Each week, we're recapping the second season of Unbreakable Kimmy Schmidt episode by episode. Take a seat, the performance is starting.
Few sitcoms can go for very long without a single bad episode, and it's actually a little impressive that Kimmy made it this far. But "Kimmy Goes to a Play!" is the first episode of the show that swings and completely misses. The forceful politics don't hold up to scrutiny, the storytelling lacks nuance, and the humor only begins to compensate. It's the low point in an otherwise consistently entertaining series.
Jacqueline has moved into a beautiful new apartment, but she can't afford to put anything inside it. This is all in an attempt to keep up appearances while she wins over her rich associates. On top of that, she goes out to find a new man to show off, but everyone she knows works with her ex in some sense, making her strictly off-limits. Instead, she picks up her dog masseur Doug as a date for an upcoming wedding, imagining herself as the sugar mamma supporting him. But when she starts treating him without respect, she realizes she has to respect herself rather than show off, and she chooses to go to the wedding alone.

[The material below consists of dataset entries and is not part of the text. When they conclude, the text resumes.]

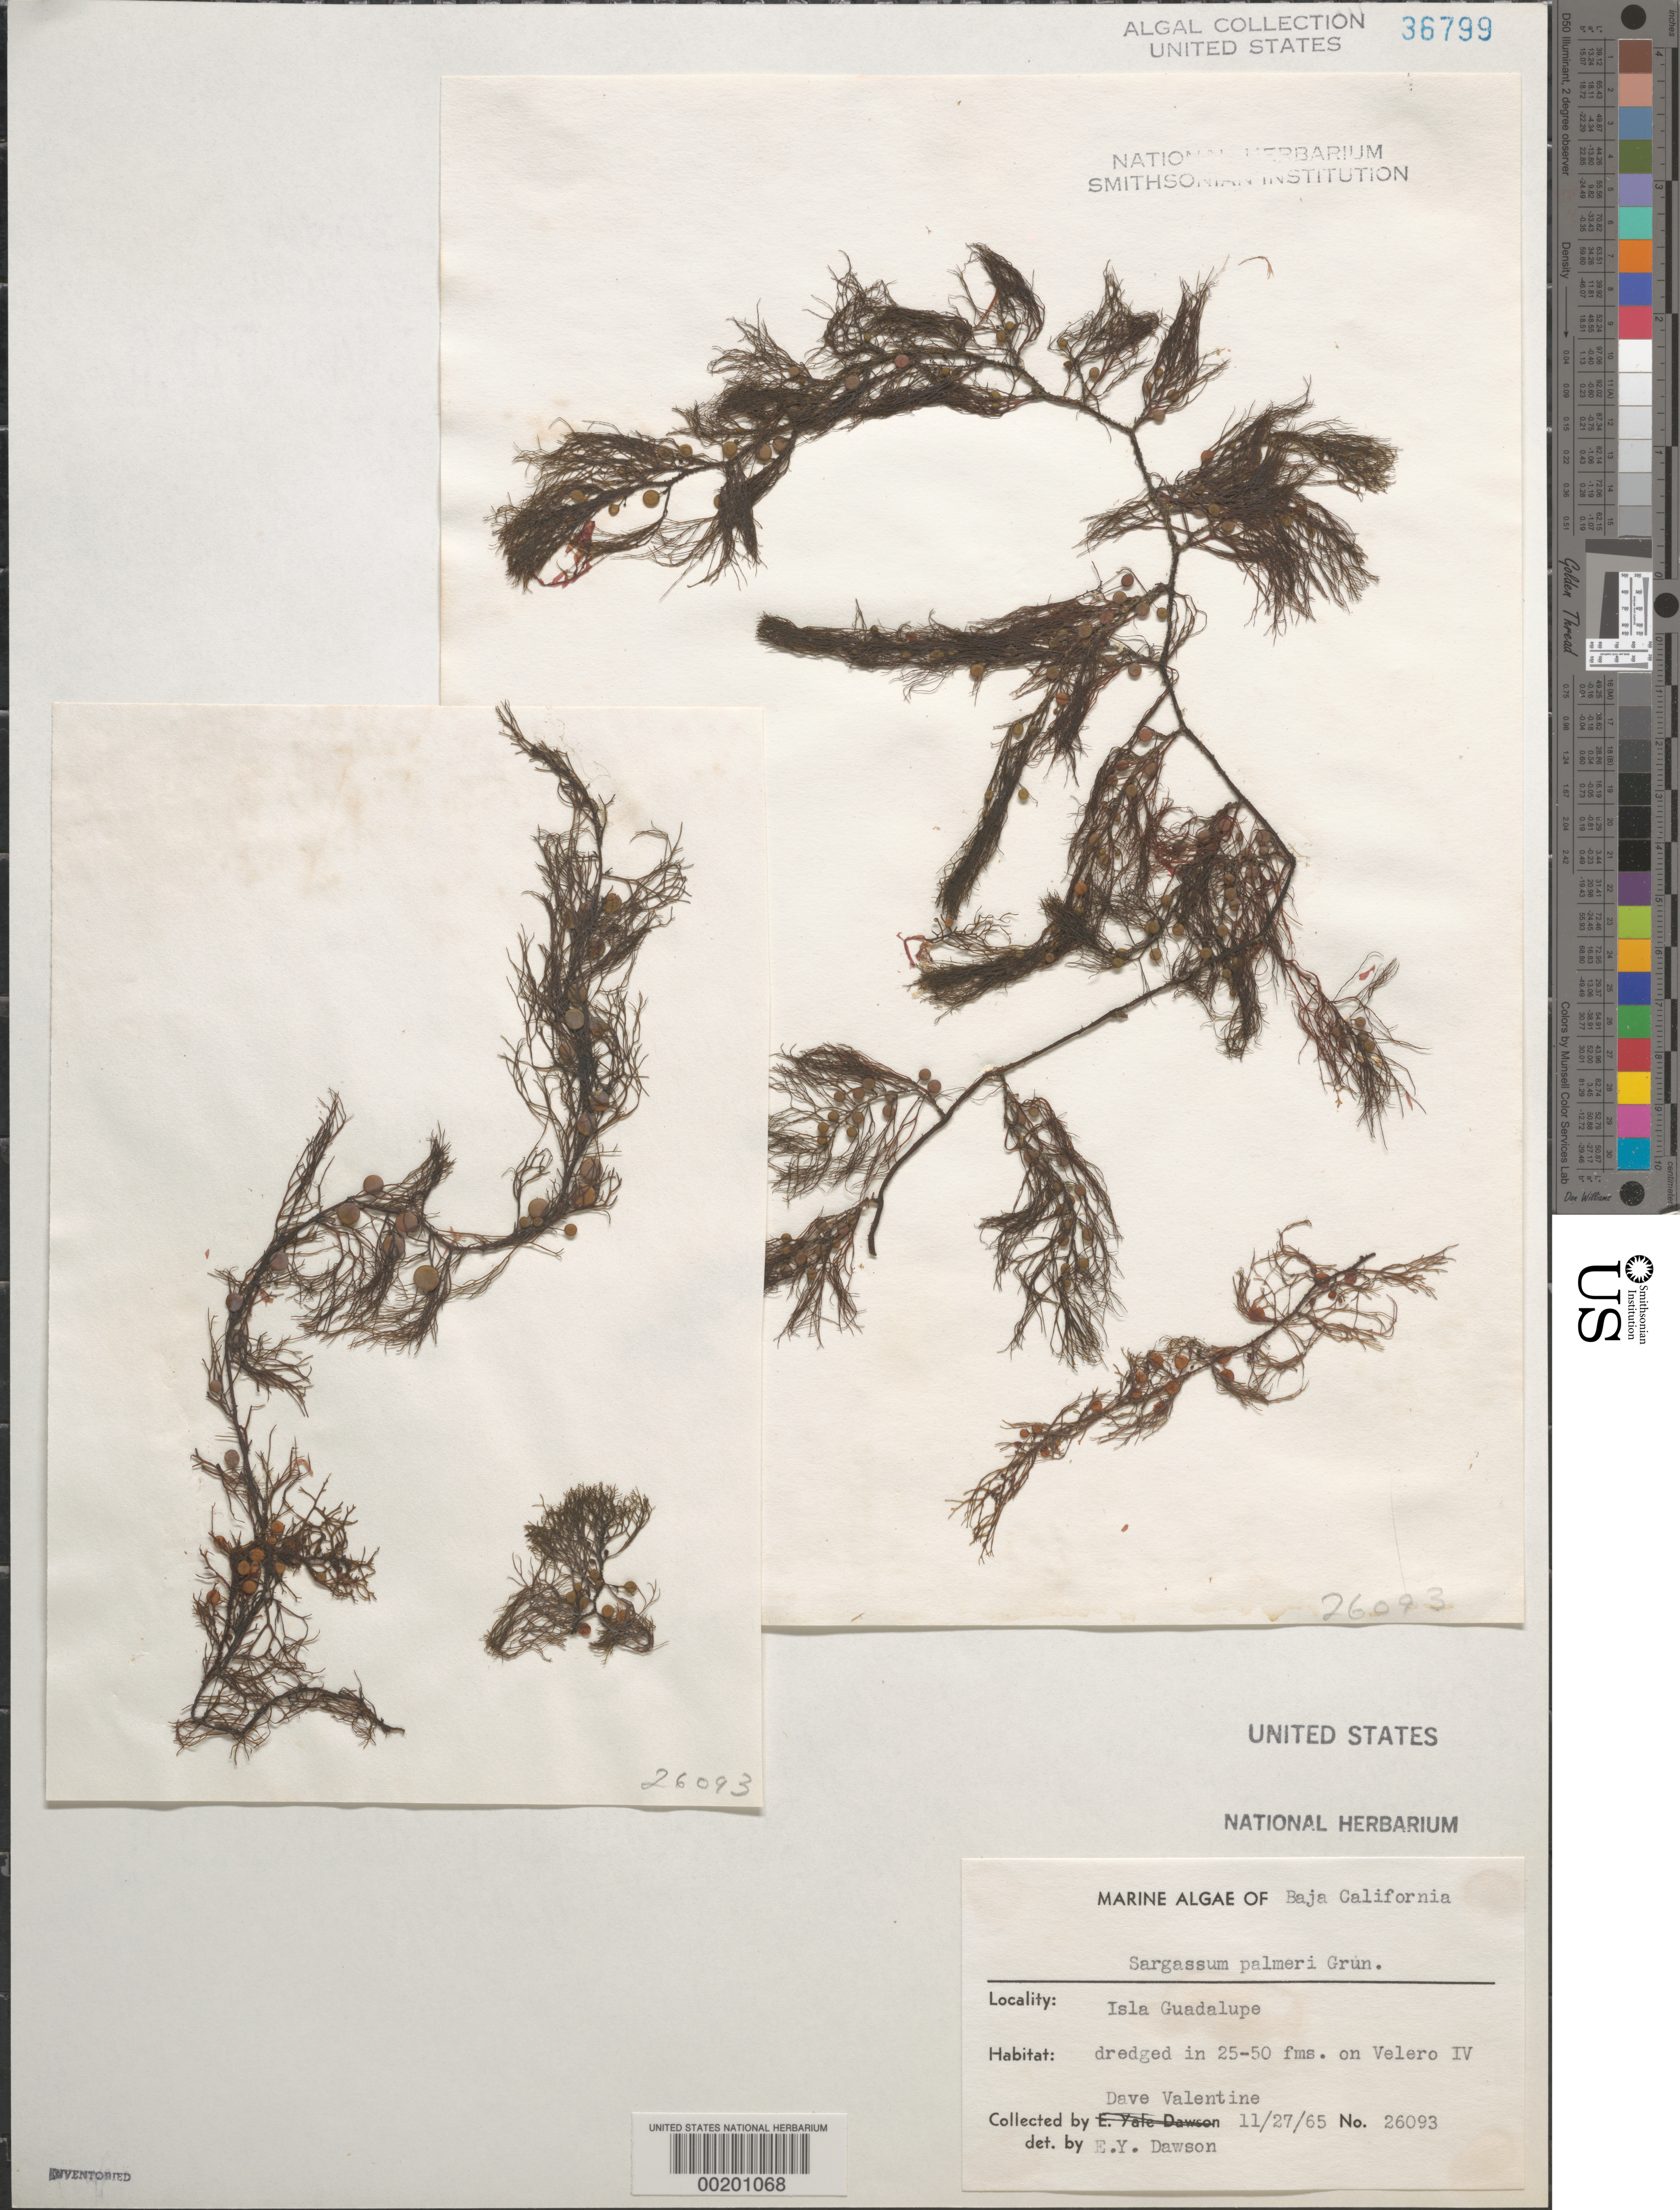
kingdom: Chromista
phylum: Ochrophyta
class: Phaeophyceae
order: Fucales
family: Sargassaceae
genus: Sargassum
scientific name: Sargassum palmeri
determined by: Dawson, E. Y.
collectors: D. Valentine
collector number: EYD 26093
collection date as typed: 27 Nov 1965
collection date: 1965-11-27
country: Mexico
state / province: Baja California Norte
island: Isla Guadalupe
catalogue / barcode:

Meanwhile, Titus draws on his vivid memory of his past lives and puts together a one-man show about his past self Murasaki, a Japanese geisha, titled Kimono You Didn't! A group of online Social Justice Warriors take offense with his stereotypical portrayal of Asian women, and they show up at the performance to boo him into oblivion. But they find the performance so moving, they give up the cause. Doug shows up at the venue (for absolutely no good reason) and tells Kimmy of Jacqueline's decision. Kimmy goes to the gala to meet her, where Jacqueline passes off Kimmy as her date.
This looks like the writers' way of responding to the wave of online reactions that broke out over season one's portrayals of Native Americans and the casting of white actress Jane Krakowski in a Lakota role. But rather than defending the show in an insightful way, Tina Fey and her crew have chosen to respond to the criticisms over stereotypes in Kimmy by stereotyping the criticizers, and in a far more mean-spirited manner than their Native American portrayals ever were. Not to mention the episode makes the point that SJWs view art without context and blindly promote censorship, which simply doesn't apply to Kimmy. Those who argued against the Native American portrayals in Kimmy largely did so very much within context, and yet this episode unfairly makes generalizations about those arguments anyways.
This episode signals the beginning of what becomes perhaps the biggest problem with season two of Kimmy as it progresses: the dumbing down of its most interesting components. Jacqueline's attempts to empower herself without replicating her husband's behavior provide plenty of material for exploring power dynamics of couples and the difficulties of establishing oneself as a strong independent woman. But the show spells out every step of Jacqueline's narrative to the extent that nothing remains to unpack; she even outright says the general theme of her arc, stating "Everything that power does, it does in a circle" in a deeply uncharacteristic philosophical moment. This also could have been a chance to tap into the implications this statement holds over Jacqueline's Native American roots, but the opportunity passes by untouched.
Titus' plotline suffers from oversimplification as well, but this time on a more basic storytelling level. Unbreakable Kimmy Schmidt prides itself on its degrees of absurdism, which is why we'll allow the idea that Titus can draw on his past lives with near-perfect memory in the first place. Yet we're supposed to believe that Titus can overcome the ignorance and laziness that basically defines him as a character, put together a full one-man musical that movingly portrays the life of a geisha literally overnight, perform it in yellowface, and win over an audience predisposed to despise him? There's a difference between silly unrealistic and nonsensical unrealistic, and this episode crossed into the latter.
This episode also sees the reintroduction of Amy Sedaris as Mimi Kanasis, an equally washed-up old friend of Jacqueline's. She's been great over the last couple years voicing Princess Carolyn on the fellow Netflix show Bojack Horseman, but her screaming-only approach to Mimi comes off mostly as obnoxious and grating. Maybe that's the point, as she appeared in season one's "Kimmy is Bad at Math!" as a sad, lonely woman preaching the horrors of life after divorce, and now that Jacqueline's in more or less the same position, this pathetic creature has become her competitor. But at the moment, Mimi's not fun - or funny - to watch.
As always, the writers sprinkle enough good jokes throughout that "Kimmy Goes to a Play!" remains passable to watch; for instance, Kimmy's online screenname is "KimmysRadScreenname." On a storytelling level, though, this episode is an all-around failure. Hopefully it gets better from here.
Biggest Laugh: Titus [on the SJWs]: "They called me one of their top five Hitlers of all time. Real Hitler wasn't even on the list!"
Biggest Surprise: Sadly, probably the fact that the writers chose to respond to the SJW issue in such a tone-deaf manner. It's a surprise if only because we expected better of this show.